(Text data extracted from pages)
>>>

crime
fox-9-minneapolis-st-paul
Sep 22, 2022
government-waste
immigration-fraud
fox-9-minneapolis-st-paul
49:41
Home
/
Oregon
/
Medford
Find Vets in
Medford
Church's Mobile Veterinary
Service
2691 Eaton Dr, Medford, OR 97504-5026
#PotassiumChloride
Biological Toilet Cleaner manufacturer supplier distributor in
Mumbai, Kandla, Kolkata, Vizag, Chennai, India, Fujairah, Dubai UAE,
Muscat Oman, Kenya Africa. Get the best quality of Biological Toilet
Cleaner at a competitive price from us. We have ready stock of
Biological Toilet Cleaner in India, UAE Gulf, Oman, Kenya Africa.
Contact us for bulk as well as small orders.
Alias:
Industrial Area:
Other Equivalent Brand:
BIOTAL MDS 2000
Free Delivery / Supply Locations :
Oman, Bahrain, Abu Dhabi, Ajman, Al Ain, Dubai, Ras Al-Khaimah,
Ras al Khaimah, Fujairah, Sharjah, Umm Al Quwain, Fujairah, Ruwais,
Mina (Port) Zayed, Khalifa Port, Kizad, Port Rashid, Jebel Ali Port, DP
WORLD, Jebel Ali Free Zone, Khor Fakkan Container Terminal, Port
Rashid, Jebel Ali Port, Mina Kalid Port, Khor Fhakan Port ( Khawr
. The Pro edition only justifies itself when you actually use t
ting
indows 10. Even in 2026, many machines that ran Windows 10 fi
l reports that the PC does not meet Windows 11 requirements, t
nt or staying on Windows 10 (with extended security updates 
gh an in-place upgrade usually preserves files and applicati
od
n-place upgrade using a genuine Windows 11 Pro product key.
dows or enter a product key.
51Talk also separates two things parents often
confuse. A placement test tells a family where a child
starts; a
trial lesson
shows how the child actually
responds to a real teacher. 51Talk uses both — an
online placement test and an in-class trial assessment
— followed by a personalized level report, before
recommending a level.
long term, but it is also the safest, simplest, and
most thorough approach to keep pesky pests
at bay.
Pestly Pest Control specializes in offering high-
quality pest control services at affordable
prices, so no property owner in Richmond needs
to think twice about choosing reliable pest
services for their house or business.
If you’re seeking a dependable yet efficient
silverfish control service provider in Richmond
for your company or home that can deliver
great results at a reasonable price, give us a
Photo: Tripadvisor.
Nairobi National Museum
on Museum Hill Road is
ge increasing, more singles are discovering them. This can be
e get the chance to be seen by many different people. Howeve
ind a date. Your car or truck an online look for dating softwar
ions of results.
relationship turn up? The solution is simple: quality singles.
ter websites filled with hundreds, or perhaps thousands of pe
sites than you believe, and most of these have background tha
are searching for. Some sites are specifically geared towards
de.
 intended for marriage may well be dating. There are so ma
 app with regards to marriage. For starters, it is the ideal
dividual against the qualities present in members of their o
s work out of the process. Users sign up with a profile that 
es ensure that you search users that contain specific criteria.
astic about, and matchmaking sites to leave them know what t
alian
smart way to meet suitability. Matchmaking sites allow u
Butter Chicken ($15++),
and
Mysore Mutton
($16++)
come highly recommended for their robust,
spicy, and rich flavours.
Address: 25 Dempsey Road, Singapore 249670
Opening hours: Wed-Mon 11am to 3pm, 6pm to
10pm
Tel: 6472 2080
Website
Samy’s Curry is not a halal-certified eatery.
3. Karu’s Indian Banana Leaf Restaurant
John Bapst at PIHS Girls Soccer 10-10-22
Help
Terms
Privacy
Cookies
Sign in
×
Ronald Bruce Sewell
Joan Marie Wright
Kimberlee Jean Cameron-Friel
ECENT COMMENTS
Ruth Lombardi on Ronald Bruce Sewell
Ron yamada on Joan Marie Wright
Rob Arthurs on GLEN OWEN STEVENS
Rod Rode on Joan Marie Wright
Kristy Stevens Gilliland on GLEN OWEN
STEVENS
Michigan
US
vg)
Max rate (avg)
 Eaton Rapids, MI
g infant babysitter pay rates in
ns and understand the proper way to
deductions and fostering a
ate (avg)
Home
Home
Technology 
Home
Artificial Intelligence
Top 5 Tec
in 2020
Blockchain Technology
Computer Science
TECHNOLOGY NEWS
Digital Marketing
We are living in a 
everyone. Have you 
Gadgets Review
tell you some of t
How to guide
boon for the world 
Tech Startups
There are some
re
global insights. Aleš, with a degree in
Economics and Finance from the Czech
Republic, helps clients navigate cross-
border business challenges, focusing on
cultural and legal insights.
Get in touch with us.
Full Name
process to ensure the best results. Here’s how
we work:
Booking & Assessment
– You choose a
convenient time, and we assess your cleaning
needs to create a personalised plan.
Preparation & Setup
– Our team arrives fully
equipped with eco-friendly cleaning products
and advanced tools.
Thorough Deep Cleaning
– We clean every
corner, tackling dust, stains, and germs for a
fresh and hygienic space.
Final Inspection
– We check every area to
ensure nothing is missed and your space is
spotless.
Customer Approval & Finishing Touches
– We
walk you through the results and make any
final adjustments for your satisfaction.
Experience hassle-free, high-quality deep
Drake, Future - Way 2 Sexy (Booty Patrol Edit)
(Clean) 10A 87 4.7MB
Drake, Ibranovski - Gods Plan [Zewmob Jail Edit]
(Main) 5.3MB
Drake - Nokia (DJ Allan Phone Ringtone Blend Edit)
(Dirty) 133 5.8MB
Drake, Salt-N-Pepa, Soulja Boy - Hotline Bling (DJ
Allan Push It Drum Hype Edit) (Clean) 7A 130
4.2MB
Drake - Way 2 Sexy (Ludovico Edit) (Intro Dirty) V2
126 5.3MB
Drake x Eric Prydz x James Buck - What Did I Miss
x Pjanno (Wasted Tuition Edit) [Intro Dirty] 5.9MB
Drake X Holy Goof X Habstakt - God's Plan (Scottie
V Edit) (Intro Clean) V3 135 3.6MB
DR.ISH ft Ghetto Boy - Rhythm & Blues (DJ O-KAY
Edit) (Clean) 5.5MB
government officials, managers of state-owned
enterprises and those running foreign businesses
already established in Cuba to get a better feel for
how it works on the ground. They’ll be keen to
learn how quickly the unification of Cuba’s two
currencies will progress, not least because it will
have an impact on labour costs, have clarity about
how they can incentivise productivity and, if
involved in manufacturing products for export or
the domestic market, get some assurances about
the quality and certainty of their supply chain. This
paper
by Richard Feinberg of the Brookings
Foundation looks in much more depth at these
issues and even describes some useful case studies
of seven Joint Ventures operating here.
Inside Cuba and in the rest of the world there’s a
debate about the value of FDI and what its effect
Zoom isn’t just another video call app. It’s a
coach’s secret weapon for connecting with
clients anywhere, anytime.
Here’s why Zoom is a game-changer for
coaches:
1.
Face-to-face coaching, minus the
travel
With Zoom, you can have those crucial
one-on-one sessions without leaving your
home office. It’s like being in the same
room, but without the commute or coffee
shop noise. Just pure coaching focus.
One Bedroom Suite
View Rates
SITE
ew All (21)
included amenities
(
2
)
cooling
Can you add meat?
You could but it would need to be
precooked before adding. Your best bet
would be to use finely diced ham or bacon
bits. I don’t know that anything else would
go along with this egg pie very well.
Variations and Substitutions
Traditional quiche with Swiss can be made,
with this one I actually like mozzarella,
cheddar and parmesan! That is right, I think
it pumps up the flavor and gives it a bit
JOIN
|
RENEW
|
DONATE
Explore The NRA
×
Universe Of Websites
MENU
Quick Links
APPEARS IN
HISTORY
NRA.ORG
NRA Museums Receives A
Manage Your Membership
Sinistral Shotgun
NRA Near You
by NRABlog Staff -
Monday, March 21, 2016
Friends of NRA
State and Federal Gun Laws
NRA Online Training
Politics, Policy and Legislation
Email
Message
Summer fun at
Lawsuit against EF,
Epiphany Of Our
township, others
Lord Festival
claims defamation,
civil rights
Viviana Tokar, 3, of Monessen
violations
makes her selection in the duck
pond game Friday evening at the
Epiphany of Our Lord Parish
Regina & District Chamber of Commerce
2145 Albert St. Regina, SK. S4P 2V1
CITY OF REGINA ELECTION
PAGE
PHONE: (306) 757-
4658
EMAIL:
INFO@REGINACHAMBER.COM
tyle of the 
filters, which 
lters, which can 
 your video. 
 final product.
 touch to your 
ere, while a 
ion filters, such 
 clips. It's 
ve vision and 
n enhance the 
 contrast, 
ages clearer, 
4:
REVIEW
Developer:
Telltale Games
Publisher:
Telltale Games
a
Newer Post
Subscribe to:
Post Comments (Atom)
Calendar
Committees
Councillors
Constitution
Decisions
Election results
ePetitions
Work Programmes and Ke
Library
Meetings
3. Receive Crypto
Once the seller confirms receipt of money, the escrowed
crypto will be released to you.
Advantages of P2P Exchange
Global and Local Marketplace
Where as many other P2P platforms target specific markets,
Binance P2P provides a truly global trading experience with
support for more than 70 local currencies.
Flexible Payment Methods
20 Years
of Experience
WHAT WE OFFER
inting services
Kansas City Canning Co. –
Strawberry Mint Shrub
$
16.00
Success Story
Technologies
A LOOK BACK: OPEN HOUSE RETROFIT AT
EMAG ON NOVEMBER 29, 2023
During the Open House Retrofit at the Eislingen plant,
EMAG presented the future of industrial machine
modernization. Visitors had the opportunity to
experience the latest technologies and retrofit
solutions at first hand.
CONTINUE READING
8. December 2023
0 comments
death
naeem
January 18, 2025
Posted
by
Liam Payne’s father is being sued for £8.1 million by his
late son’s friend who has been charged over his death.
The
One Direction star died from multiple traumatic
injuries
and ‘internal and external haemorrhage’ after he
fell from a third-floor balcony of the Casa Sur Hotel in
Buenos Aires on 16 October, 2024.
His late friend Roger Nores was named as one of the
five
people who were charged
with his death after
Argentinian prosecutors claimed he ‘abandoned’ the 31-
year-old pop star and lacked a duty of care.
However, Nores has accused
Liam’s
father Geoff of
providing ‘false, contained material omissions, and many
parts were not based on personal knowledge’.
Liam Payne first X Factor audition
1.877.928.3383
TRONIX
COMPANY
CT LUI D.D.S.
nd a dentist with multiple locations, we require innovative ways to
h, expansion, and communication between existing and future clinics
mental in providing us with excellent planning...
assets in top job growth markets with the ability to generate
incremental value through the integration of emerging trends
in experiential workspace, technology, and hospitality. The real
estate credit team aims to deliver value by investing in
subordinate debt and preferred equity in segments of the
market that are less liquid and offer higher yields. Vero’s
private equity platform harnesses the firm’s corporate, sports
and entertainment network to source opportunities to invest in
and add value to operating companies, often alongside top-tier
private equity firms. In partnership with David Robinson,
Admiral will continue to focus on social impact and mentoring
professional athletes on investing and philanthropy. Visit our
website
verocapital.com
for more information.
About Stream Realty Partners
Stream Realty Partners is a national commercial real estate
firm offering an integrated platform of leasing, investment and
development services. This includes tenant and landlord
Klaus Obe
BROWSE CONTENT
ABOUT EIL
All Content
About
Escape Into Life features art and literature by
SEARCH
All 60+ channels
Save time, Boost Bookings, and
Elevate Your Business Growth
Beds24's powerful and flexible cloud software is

<<<

» What is needed:
Return each line of the records that contains the string "insights", copied in full.

» Solution for this exercise:
global insights. Aleš, with a degree in
cultural and legal insights.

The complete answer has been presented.